“Eat,” cried Kringle’s wife. “Eat!”
She brandished a wooden spoon at the old man, but he didn’t look up from the letter. “A ’54 convertible,” he mumbled to himself, shaking his head. “And she wants it light blue,” he said, now looking up. “Don’t that beat all? What if all we have is pink? That’s not good enough?”

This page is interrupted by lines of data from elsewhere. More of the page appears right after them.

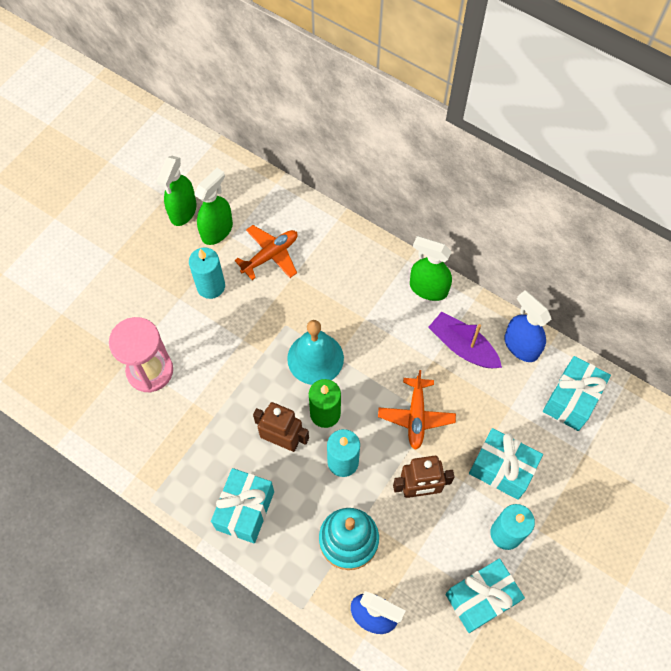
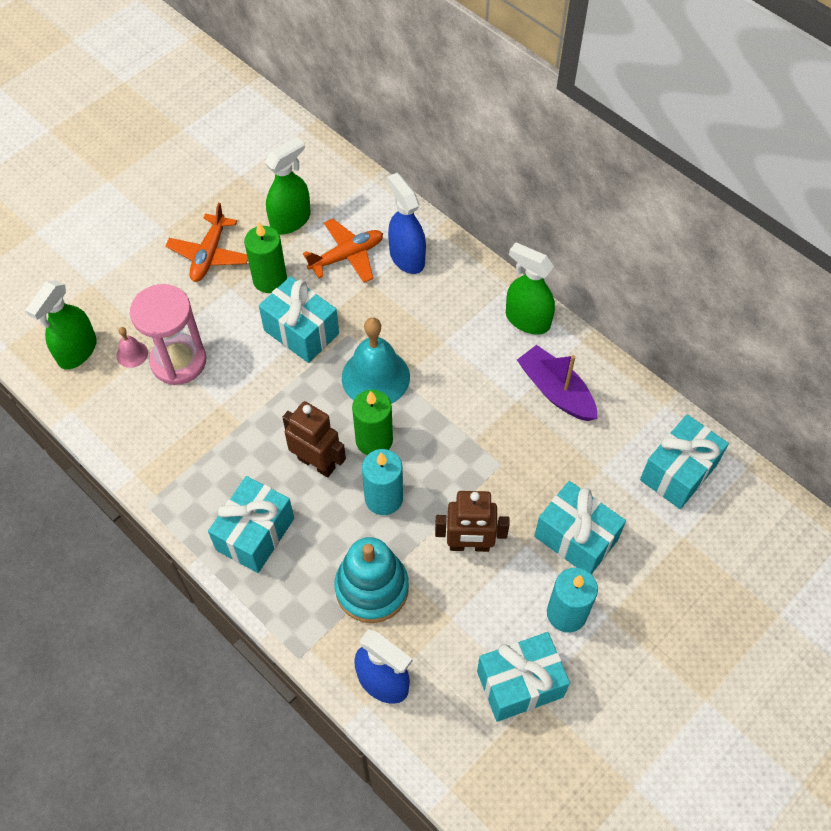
camera: 10 degrees right, 5 degrees down
(109, 370) = (132, 354): none -> pink bell
(183, 211) = (256, 194): green spray bottle -> green spray bottle (77, 351)
(211, 286) = (270, 280): turquoise candle -> green candle
(246, 328) = (301, 332): none -> turquoise gift
(416, 416) = (483, 461): orange plane -> orange plane (209, 255)
(520, 346) = (627, 401): blue spray bottle -> blue spray bottle (407, 257)

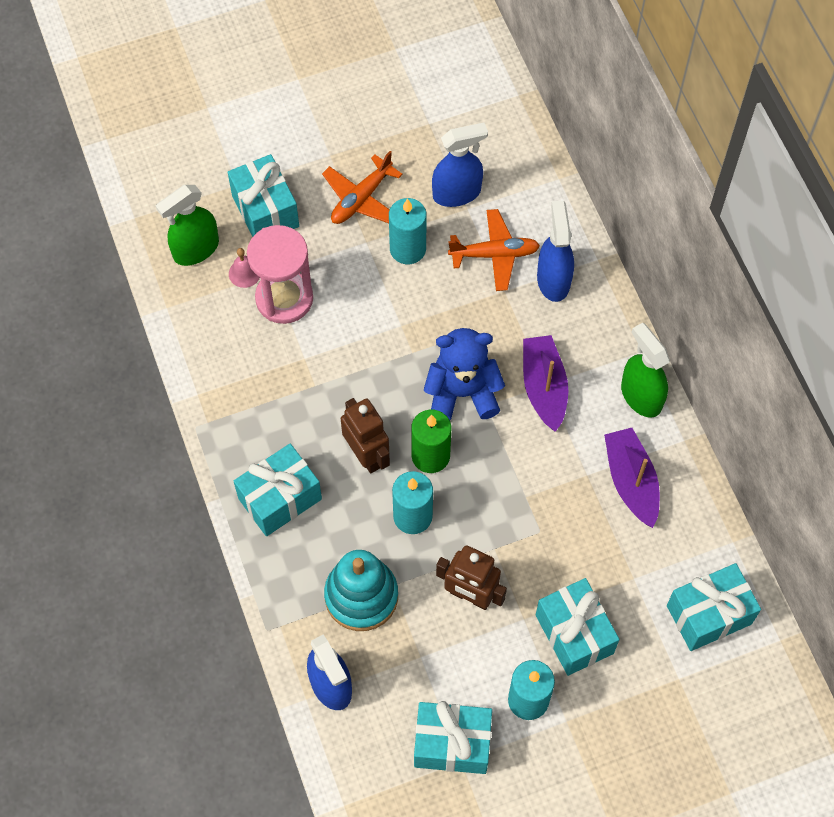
camera: 25 degrees right, 5 degrees up
(270, 280) = (407, 249): green candle -> turquoise candle
(291, 220) = (457, 193): green spray bottle -> blue spray bottle
(301, 332) = (413, 316): turquoise gift -> turquoise gift (265, 211)
(375, 377) = (462, 393): turquoise bell -> blue teddy bear
(443, 345) = (544, 387): none -> purple boat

Kringle’s wife pushed the bowl of stew toward her husband and ripped the paper from his hands. “You’re skin and bones,” she told him. “If you don’t fatten up, we’re going to have to call down to the workshop and get them working on the false belly again.”
He waved a dismissive hand at her. “I’m not hungry, Mama. I can’t concentrate. These lists—”
His wife held up a hand to him, adjusted her spectacles, and looked down the list. He could read her lips as she passed the ’54 convertible, and then the yacht, and then she stopped mouthing the words altogether. She set down the letter and stared at him, her eyebrows raising almost all the way to her hairline, which was saying something when you considered how severe her bun was this night, how much forehead she was showing.
“The platinum mine?” he said.
Now her eyes narrowed. “She calls you ‘baby’ one minute, ‘honey’ the next, and ‘cutie’ just after that.”
“And this is somehow my fault?” said Kringle.
“She asks for a ring,” said Kringle’s wife, bringing the letter close to her face once more, “and I quote, ‘she don’t mean on the phone.’”
“Bah,” said Kringle. “You think that one’s bad—”
“There’s worse?” said his wife.
Kringle rose from his chair waddled over behind his wife. He put his hands on her shoulders and squeezed, then kneaded his knuckles up and down her neck as he spoke. “The only chimney I’m hurrying down,” he told her, “is yours.”
She reached behind her and squeezed his hand. “I’m happy to hear that,” she said. “But my chimney is closed for repairs until you put some meat on them bones, you daft toothpick.”
And with that, Kringle’s wife took the letter and left him to his stew, which he finally sat down in front of, which he finally began to eat.